**Task to carry out**: Using the passage below about milk and solid food, decide whether each statement agrees with it, answering yes or no and quoting the words that settle it: (a) God designated Jesus a High Priest after the order of Melchizedek; (b) solid food is meant for children; (c) those addressed have become dull of hearing.

**Document extract**:
Jesus was designated by God a High Priest, after the order of Melchizedek. About this we have much to say, and it is hard to explain, since you have become dull of hearing. For though by this time you ought to be teachers, you need someone to teach you again the basic principles of the oracles of God. You need milk, not solid food, for everyone who lives on milk is unskilled in the word of righteousness, since he is a child. But solid food is for the mature, for those who have their powers of discernment trained by constant practice to distinguish good from evil.

**Records shown**:
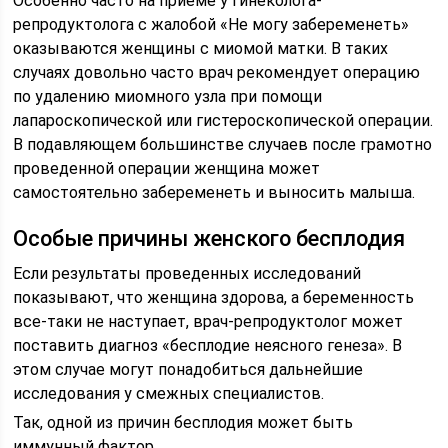
Особенно часто на приеме у гинеколога-
репродуктолога с жалобой «Не могу забеременеть»
оказываются женщины с миомой матки. В таких
случаях довольно часто врач рекомендует операцию
по удалению миомного узла при помощи
лапароскопической или гистероскопической операции.
В подавляющем большинстве случаев после грамотно
проведенной операции женщина может
самостоятельно забеременеть и выносить малыша.
Особые причины женского бесплодия
Если результаты проведенных исследований
показывают, что женщина здорова, а беременность
все-таки не наступает, врач-репродуктолог может
поставить диагноз «бесплодие неясного генеза». В
этом случае могут понадобиться дальнейшие
исследования у смежных специалистов.
Так, одной из причин бесплодия может быть
иммунный фактор.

**Solution for this exercise**:
(a) Yes: "Jesus was designated by God a High Priest, after the order of Melchizedek."
(b) No: "But solid food is for the mature"
(c) Yes: "since you have become dull of hearing."